Saturday, June 29, 2013
It's still 'The Champ' -
Windows 7 is still the champ when it comes to installing quickly. It beats Win-8 and the preview of Win-8.1. There's only one little problem with that these days, and that's the 150 or so updates you then have to re-install to get it back up to the present with its SP1 and security updates, and that takes hours.
So how did I get into all that, again? Therein lies a tale - a long, sad tale.... and it all began when I prepared a freshly-formatted partition on the drive here to use for the Win-8.1 Preview. I had Windows 7 in the first partition, along with the boot, and I'd wiped the other partition of its PC-BSD and reformatted it to NTFS for Windows. But when Windows 8.1 installed, it wiped out the Windows 7 and went onto that partition instead, pissing me right off! So that got it off to a bad start with me right there. Then finding out that it wouldn't run a couple of my pet third-party programs, like the Windows 7 Logon Screen Background Changer didn't add to my joy either. And now I've spent another several hours getting good old Windows 7 back onto the drive, in the partition where that new Win-8.1 should have gone.

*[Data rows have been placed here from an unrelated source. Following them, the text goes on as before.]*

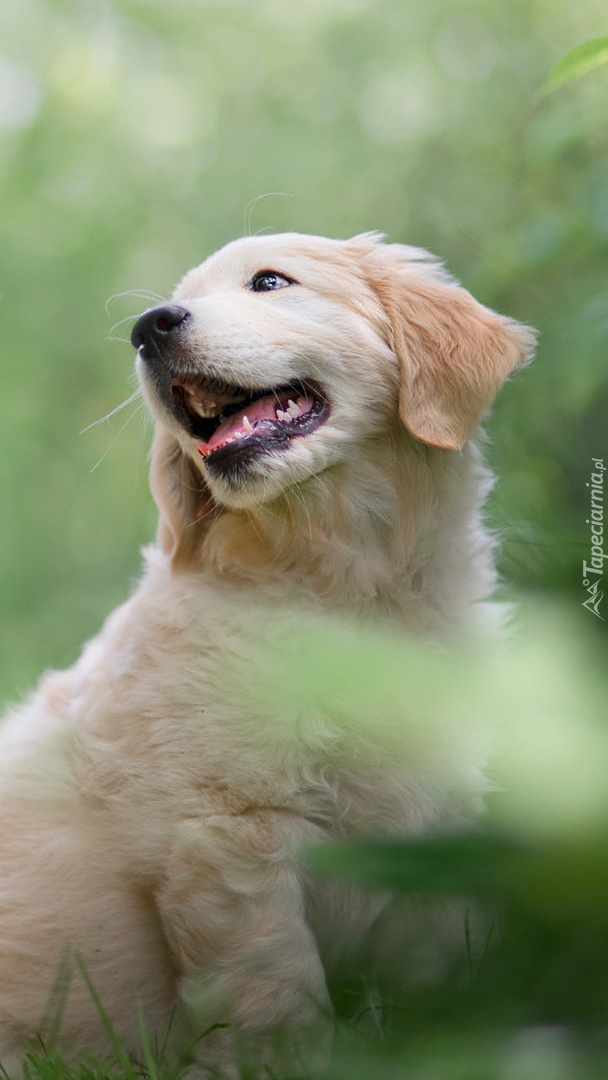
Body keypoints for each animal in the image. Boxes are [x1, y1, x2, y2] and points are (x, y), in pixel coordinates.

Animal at [0, 232, 533, 1075]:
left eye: (271, 282)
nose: (148, 327)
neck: (336, 582)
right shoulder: (226, 837)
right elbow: (274, 995)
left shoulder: (430, 821)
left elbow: (432, 971)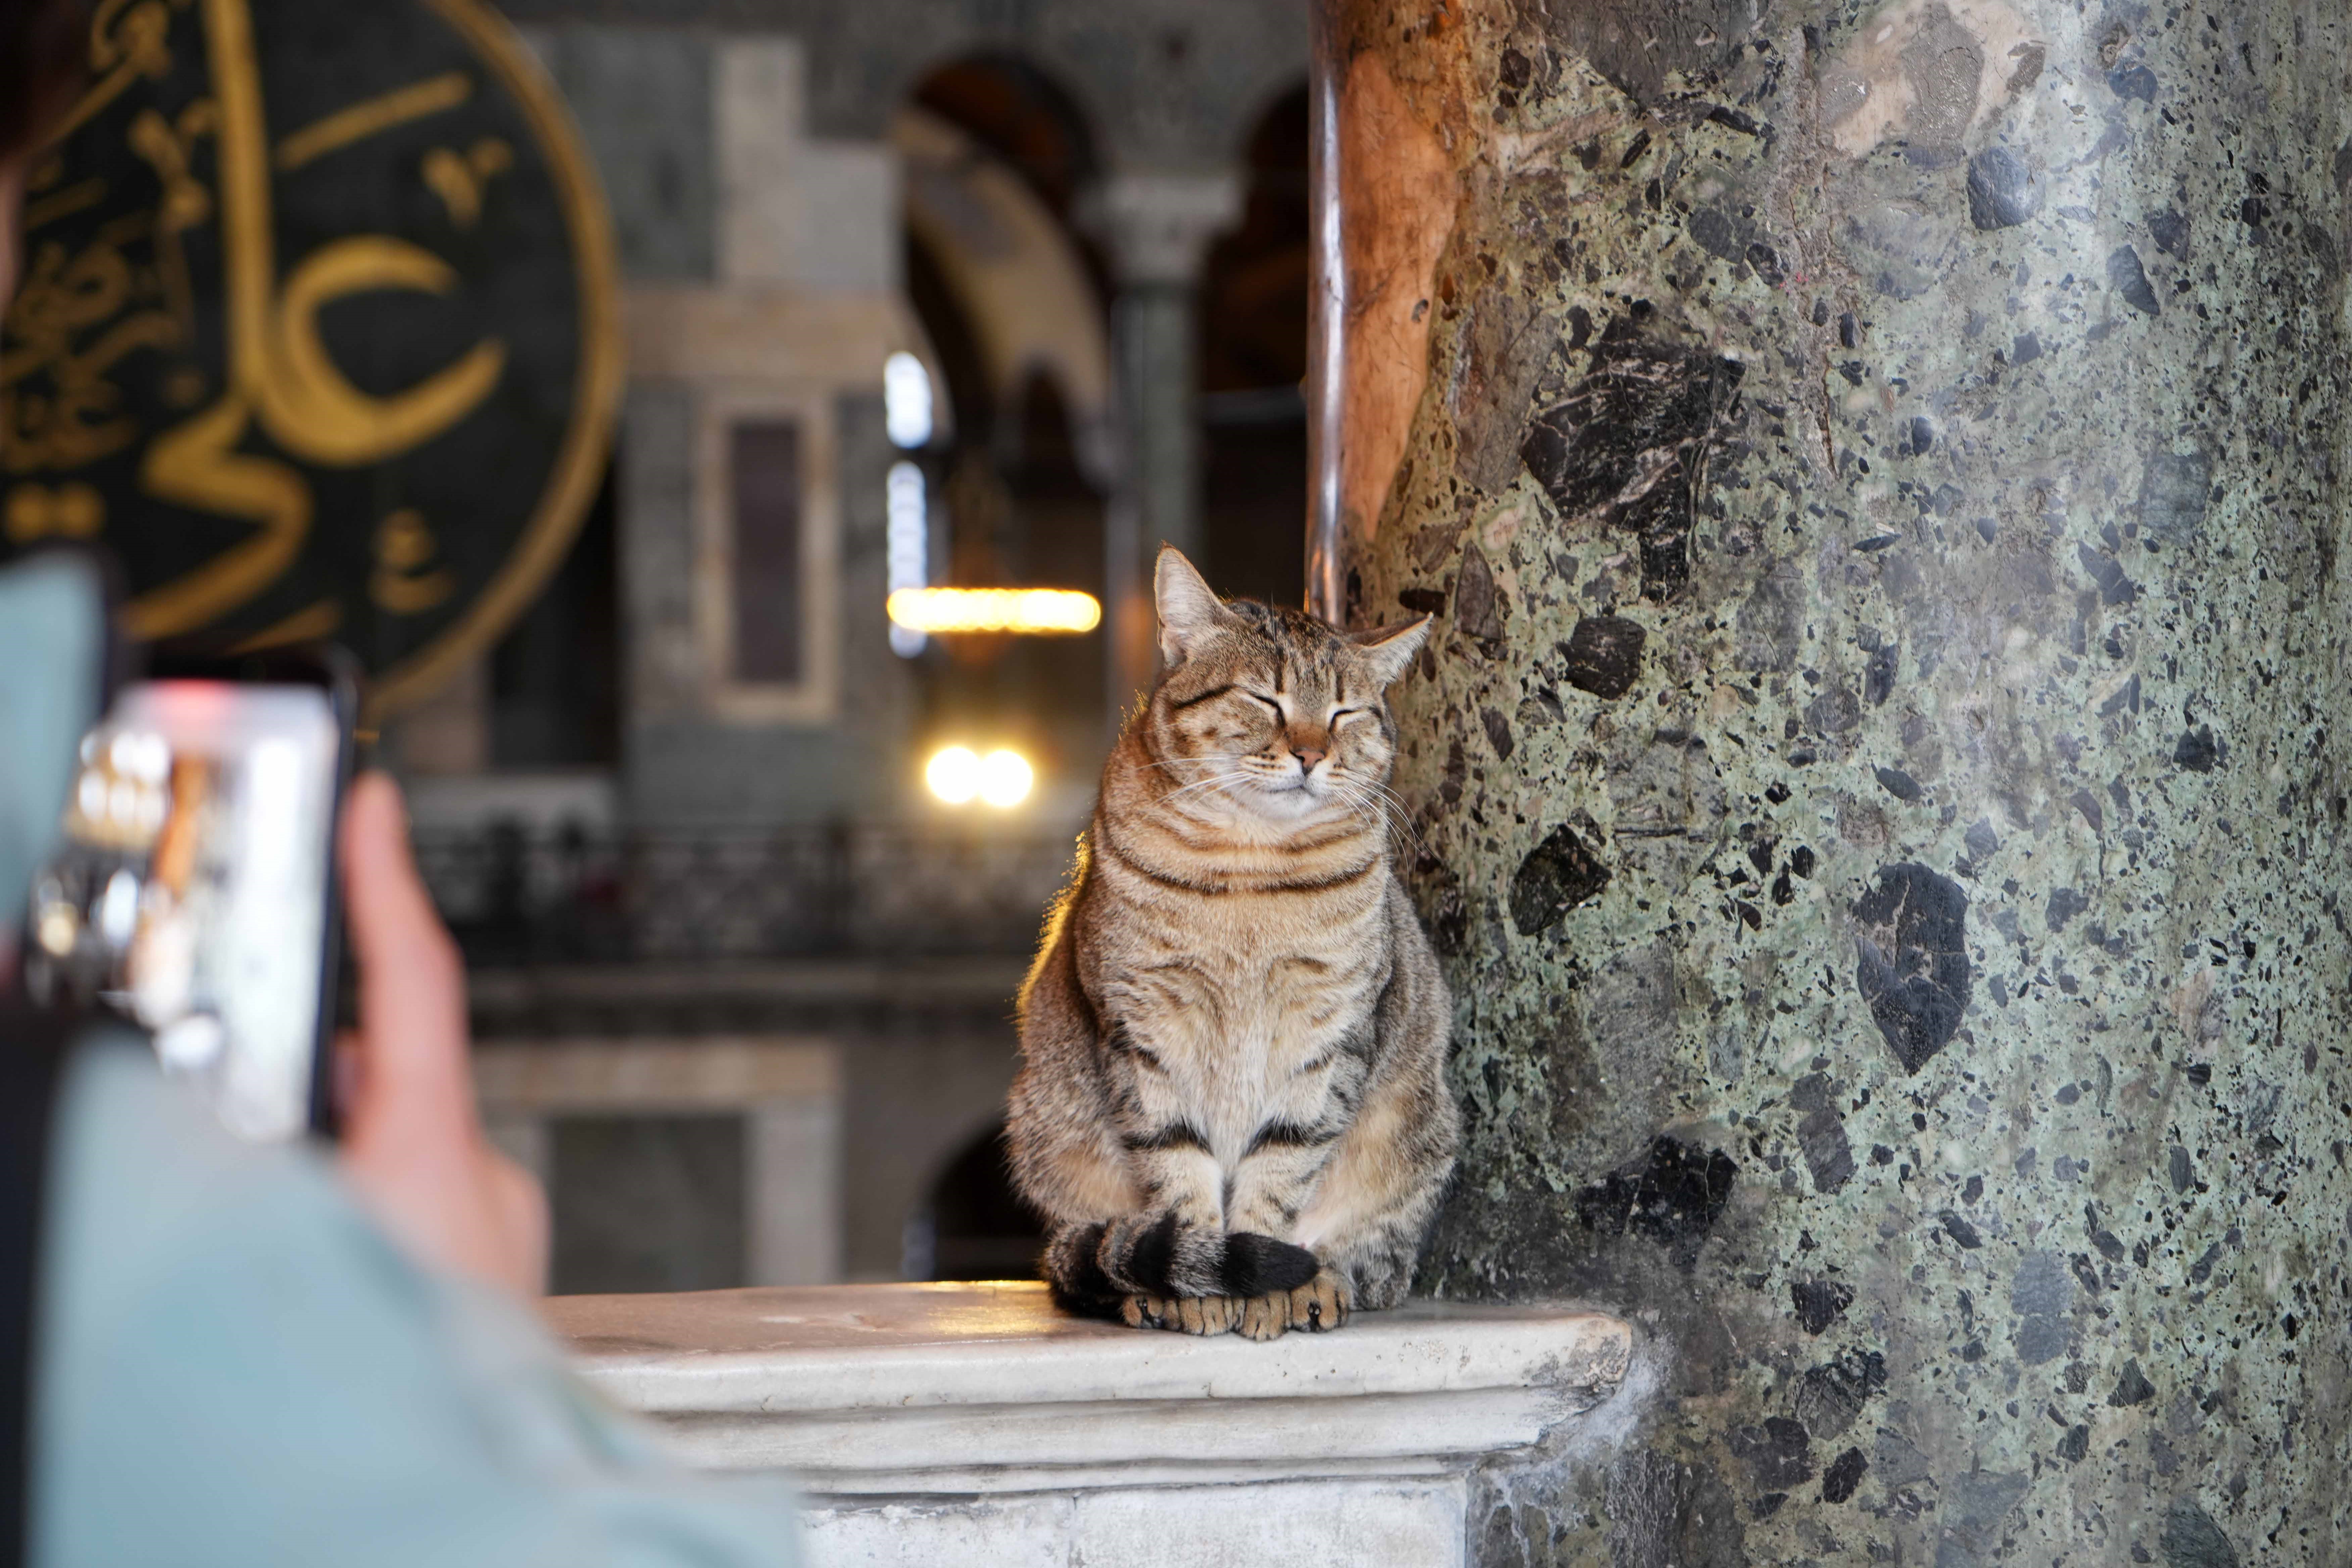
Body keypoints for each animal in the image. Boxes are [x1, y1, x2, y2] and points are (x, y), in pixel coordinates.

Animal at [1007, 550, 1449, 1335]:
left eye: (1344, 711)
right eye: (1265, 699)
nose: (1310, 752)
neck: (1251, 863)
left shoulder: (1328, 1030)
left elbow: (1282, 1165)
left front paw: (1266, 1284)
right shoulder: (1143, 1027)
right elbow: (1178, 1166)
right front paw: (1200, 1281)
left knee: (1371, 1262)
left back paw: (1316, 1281)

Today's Question Everything therefore is: "Why can't those thumb-typers down at Microsoft get Windows 8.1 to ask which partition I want it to go on before it just goes ahead and screws up the cooking? Would that be so difficult?" And as we already know, other and better-behaved installers like that of Windows 7 are smart enough to scan the drive and discover if there's already more than one partition on it, and then ask where to go. I could have told Windows 8.1 where to go if it had asked - and now I think I know why it didn't - it was afraid to, in case I told it where to go, how to get there, and what kind of weather to expect upon arrival.
If Microsoft wants to get our approval, not to mention our undying affection, then they could start by putting a little more thought into how they package these goddamned upgrades, so that those don't end up causing more trouble than they're worth and requiring hours of extra work to clean up the mess.
And this one wasn't "free" - it cost me several hours of nail-biting and extra work re-installing something else that I already had on here and didn't want to lose just for the sake of trying out yet another half-baked preview.